Markdown 渲染也直接使用 glamour 解决：

1
2
3

renderer, _ := glamour.NewTermRenderer(glamour.WithAutoStyle())
...
renderedContent, err := renderer.Render(msg.Content)

至此依赖 Charm 全家桶的强大能力，终端样式基本能看了。

0x05 流式处理对话

这块涉及的重构比较多，主要涉及交互方式的变化。首先添加 API 流式请求和返回的构造体：

// CompletionRequest is the request body for a non-streaming chat completion.
type CompletionRequest struct {
	Model    string    `json:"model"`
	Messages []Message `json:"messages"`
	Stream   bool      `json:"stream,omitempty"`
}

// StreamChoice is a single choice in a streaming chat completion response.
type StreamChoice struct {
	Delta struct {
		Content string `json:"content"`
	} `json:"delta"`
	FinishReason string `json:"finish_reason"`
}

// StreamCompletionResponse is the response body for a streaming chat completion.
type StreamCompletionResponse struct {
	Choices []StreamChoice `json:"choices"`
}

请求中的 stream 为 true 时服务器会以 SSE 形式返回消息。与原来的 CompletionResponse 不同，流式响应的每一块数据都包含一个 delta 对象，里面是当前收到的增量内容。

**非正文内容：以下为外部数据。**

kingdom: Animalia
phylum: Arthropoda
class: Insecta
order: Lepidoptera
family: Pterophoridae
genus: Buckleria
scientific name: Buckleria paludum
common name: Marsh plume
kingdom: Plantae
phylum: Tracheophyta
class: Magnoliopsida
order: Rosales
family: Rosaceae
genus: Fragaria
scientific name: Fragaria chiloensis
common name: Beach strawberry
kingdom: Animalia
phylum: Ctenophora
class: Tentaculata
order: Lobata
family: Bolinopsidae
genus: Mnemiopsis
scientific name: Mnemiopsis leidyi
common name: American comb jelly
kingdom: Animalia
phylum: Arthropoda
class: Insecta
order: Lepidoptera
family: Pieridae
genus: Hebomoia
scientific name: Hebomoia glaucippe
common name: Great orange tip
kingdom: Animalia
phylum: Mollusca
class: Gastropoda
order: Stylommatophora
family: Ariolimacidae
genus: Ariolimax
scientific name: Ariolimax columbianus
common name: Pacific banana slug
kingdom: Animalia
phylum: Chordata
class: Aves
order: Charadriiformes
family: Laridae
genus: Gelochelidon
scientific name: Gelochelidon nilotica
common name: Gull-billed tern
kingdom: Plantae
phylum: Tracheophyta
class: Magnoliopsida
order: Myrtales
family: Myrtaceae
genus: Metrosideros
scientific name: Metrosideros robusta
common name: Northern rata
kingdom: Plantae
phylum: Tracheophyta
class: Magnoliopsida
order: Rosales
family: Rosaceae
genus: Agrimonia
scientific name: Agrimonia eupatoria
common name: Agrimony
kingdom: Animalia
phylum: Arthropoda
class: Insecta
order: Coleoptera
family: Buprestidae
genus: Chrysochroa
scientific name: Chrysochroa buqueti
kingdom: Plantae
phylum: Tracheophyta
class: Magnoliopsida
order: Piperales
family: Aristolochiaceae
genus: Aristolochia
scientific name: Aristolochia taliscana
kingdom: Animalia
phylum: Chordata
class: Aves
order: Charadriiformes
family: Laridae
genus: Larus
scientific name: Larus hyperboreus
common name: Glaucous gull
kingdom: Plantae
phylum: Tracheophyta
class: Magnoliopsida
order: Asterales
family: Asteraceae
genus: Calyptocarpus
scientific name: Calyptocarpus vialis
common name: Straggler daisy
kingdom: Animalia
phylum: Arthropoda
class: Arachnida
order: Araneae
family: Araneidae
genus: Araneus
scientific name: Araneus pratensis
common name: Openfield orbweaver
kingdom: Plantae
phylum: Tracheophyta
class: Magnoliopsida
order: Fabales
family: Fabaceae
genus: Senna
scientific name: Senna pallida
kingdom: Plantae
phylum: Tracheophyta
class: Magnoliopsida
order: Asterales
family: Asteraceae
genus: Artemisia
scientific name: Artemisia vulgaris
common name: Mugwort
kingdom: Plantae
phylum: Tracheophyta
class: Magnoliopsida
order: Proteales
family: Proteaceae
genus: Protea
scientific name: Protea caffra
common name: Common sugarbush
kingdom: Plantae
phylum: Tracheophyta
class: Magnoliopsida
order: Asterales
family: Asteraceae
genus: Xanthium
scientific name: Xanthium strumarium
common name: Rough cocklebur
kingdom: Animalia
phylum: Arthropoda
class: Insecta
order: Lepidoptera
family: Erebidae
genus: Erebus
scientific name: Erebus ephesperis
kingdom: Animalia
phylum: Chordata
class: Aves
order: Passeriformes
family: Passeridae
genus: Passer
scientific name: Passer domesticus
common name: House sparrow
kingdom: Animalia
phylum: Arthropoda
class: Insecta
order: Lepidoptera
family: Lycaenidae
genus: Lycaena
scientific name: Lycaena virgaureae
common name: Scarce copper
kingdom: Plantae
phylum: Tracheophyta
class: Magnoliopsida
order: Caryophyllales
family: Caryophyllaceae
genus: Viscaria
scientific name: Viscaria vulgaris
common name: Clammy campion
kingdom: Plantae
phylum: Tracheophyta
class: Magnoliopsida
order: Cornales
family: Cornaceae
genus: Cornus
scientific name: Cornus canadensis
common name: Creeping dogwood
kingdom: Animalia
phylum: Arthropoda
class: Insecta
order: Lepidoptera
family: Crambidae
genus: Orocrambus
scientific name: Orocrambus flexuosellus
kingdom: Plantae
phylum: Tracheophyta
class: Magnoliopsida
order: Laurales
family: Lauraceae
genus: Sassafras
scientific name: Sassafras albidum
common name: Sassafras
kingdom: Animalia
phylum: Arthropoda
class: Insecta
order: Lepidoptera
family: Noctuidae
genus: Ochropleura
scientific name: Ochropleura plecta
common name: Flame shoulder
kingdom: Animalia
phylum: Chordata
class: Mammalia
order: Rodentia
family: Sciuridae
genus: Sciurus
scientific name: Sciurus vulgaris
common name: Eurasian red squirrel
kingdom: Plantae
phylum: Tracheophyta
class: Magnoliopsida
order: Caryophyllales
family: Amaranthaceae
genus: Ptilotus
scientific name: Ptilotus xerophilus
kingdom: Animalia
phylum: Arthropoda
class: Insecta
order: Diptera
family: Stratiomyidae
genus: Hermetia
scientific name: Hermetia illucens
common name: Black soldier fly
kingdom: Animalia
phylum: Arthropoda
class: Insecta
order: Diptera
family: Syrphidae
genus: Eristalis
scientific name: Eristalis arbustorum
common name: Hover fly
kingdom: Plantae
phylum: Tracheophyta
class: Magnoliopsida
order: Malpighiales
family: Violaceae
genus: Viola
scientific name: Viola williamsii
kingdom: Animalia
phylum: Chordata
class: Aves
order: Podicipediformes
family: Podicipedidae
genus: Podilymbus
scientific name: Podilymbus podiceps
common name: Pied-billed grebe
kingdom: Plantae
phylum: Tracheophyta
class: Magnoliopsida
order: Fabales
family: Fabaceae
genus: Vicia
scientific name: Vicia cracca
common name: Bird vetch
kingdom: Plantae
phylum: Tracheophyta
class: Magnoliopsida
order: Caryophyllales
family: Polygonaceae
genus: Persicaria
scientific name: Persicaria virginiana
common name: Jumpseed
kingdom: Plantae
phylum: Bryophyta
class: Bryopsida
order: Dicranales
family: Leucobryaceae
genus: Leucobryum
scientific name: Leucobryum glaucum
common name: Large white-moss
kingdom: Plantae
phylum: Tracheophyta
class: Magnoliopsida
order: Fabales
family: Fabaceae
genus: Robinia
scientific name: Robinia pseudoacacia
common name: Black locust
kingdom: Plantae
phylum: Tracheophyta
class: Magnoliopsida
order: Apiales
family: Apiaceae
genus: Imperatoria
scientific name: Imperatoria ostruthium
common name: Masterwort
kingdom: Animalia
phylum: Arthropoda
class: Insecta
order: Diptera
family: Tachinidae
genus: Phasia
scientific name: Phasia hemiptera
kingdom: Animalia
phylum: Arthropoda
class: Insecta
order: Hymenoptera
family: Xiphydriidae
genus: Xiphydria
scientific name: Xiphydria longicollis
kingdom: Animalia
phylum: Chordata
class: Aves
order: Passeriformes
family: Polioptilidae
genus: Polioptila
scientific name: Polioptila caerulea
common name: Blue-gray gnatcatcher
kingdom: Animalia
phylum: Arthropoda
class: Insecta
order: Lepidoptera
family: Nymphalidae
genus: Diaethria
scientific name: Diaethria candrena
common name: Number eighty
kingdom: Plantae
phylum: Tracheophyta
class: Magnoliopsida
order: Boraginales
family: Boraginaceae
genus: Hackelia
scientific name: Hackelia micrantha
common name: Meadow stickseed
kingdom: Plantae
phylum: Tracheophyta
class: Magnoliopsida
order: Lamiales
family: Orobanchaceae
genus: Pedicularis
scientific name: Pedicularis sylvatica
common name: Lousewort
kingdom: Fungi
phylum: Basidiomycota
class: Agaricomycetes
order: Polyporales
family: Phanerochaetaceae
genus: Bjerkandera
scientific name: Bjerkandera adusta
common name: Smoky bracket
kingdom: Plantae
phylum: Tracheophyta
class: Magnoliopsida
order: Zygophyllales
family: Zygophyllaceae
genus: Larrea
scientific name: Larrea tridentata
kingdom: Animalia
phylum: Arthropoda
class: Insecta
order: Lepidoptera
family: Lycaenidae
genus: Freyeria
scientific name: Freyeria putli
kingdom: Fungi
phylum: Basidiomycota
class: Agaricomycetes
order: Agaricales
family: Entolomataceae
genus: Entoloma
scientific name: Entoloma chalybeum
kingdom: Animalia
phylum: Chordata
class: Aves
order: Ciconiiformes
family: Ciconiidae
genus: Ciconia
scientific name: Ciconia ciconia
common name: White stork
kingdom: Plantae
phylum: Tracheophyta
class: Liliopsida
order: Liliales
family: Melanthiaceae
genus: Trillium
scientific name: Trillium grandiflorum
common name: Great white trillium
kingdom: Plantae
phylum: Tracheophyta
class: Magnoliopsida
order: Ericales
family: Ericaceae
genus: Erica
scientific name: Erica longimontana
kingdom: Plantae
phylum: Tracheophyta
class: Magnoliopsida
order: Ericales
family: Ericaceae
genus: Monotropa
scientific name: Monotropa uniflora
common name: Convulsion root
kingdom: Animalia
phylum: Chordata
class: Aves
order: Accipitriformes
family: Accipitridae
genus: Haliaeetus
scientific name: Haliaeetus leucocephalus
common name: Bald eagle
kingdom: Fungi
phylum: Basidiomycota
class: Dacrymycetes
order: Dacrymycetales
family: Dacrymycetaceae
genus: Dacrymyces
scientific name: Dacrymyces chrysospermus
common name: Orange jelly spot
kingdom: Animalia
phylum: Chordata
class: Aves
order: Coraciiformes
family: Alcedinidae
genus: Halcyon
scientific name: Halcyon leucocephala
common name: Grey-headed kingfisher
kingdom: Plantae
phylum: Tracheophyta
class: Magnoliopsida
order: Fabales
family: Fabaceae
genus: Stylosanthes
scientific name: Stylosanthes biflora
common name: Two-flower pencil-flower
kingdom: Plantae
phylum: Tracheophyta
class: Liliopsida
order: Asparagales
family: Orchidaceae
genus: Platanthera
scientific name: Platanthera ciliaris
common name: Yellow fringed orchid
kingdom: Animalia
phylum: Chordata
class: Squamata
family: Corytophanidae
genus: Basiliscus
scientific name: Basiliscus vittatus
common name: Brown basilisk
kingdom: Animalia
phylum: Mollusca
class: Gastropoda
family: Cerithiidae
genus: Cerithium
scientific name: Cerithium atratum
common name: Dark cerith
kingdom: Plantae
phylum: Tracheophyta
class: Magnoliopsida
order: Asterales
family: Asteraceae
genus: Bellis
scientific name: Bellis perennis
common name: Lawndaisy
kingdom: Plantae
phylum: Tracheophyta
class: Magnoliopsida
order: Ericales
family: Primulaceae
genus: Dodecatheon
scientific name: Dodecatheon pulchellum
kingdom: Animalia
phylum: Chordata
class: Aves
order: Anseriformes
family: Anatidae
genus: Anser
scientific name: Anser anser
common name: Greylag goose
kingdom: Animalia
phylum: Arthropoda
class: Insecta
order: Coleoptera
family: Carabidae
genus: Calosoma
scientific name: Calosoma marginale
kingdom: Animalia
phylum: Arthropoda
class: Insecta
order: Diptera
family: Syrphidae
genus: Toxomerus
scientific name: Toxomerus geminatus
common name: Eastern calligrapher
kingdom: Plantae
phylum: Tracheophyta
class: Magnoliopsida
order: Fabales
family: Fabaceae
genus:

func (c *Client) CompletionStream(messages []Message, model string) tea.Cmd {
	return func() tea.Msg {
		// ...调用 API 并在 goroutine 中解析输出
		return Stream(ch)
	}
}

// Cmd is an IO operation that returns a message when it's complete. If it's
// nil it's considered a no-op. Use it for things like HTTP requests, timers,
// saving and loading from disk, and so on.
//
// Note that there's almost never a reason to use a command to send a message
// to another part of your program. That can almost always be done in the
// update function.
type Cmd func() Msg

// Msg contain data from the result of a IO operation. Msgs trigger the update
// function and, henceforth, the UI.
type Msg interface{}

// Stream is a channel of messages from the LLM stream.
type Stream chan tea.Msg

（修改必要请求参数改为流式调用后）在 channel 中通过 bufio.NewReader(resp.Body) 逐行读取解析 stream message：

ch := make(chan tea.Msg)

go func() {
	defer close(ch)
	defer resp.Body.Close()

	if resp.StatusCode != http.StatusOK {
		bodyBytes, _ := io.ReadAll(resp.Body)
		ch <- ErrorMsg{fmt.Errorf("API request failed with status %d: %s", resp.StatusCode, string(bodyBytes))}
		return
	}

	ch <- StreamStartMsg{}

	reader := bufio.NewReader(resp.Body)
	for {
		line, err := reader.ReadBytes('\n')
		if err != nil {
			if err != io.EOF {
				ch <- ErrorMsg{fmt.Errorf("error reading stream: %w", err)}
			}
			ch <- StreamEndMsg{}
			return
		}

		lineStr := string(line)
		if !strings.HasPrefix(lineStr, "data: ") {
			continue
		}

		data := strings.TrimPrefix(lineStr, "data: ")
		data = strings.TrimSpace(data)

		if data == "[DONE]" {
			break
		}

		var streamResp StreamCompletionResponse
		if err := json.Unmarshal([]byte(data), &streamResp); err != nil {
			continue
		}

		if len(streamResp.Choices) > 0 {
			choice := streamResp.Choices[0]
			if choice.FinishReason == "stop" {
				break
			}
			ch <- StreamContentMsg{Content: choice.Delta.Content}
		}
	}
	ch <- StreamEndMsg{}
}()

对应调整 tui.go 中 Update 方法的返回：

// Enter 事件触发
if prompt != "" && !m.loading {
	m.messages = append(m.messages, llm.Message{Role: "user", Content: prompt})
	m.textarea.Reset()
	m.viewport.SetContent(m.renderConversation(true))
	m.viewport.GotoBottom()
	return m, m.llmClient.CompletionStream(m.messages, m.llmModel)
}

CompletionStream 函数返回一个命令，bubbletea 运行时会自动执行它。这个命令的执行结果就是那个 channel，TUI 接收到这个 channel 后，就会开始监听后续的 StreamContentMsg 等消息。

在新的模式下：

TUI -> 调用 client.CompletionStream() 返回 Cmd -> bubbletea 执行 Cmd -> [goroutine 开始工作]
goroutine -> 发送 StartMsg -> TUI 收到并准备
goroutine -> 发送 ContentMsg -> TUI 收到并追加显示
goroutine -> 发送 ContentMsg -> TUI 收到并追加显示
...
goroutine -> 发送 EndMsg -> TUI 收到并完成

至此实现了异步的流式消息更新。

0x06 写在后面

Vibe Coding 途中我也发现了 Crush 这个 Charm 团队已经开源的 TUI LLM Client，不过引用费曼那句被引用烂了的话：

What I cannot create, I do not understand.

一顿操作下来虽然都是被G老师带着走，但也对这类终端中的智能体交互形态有了一些更深入的体会。目前为止还只是初步的终端交互，后面准备继续填上工具调用的坑来完善智能体的形态。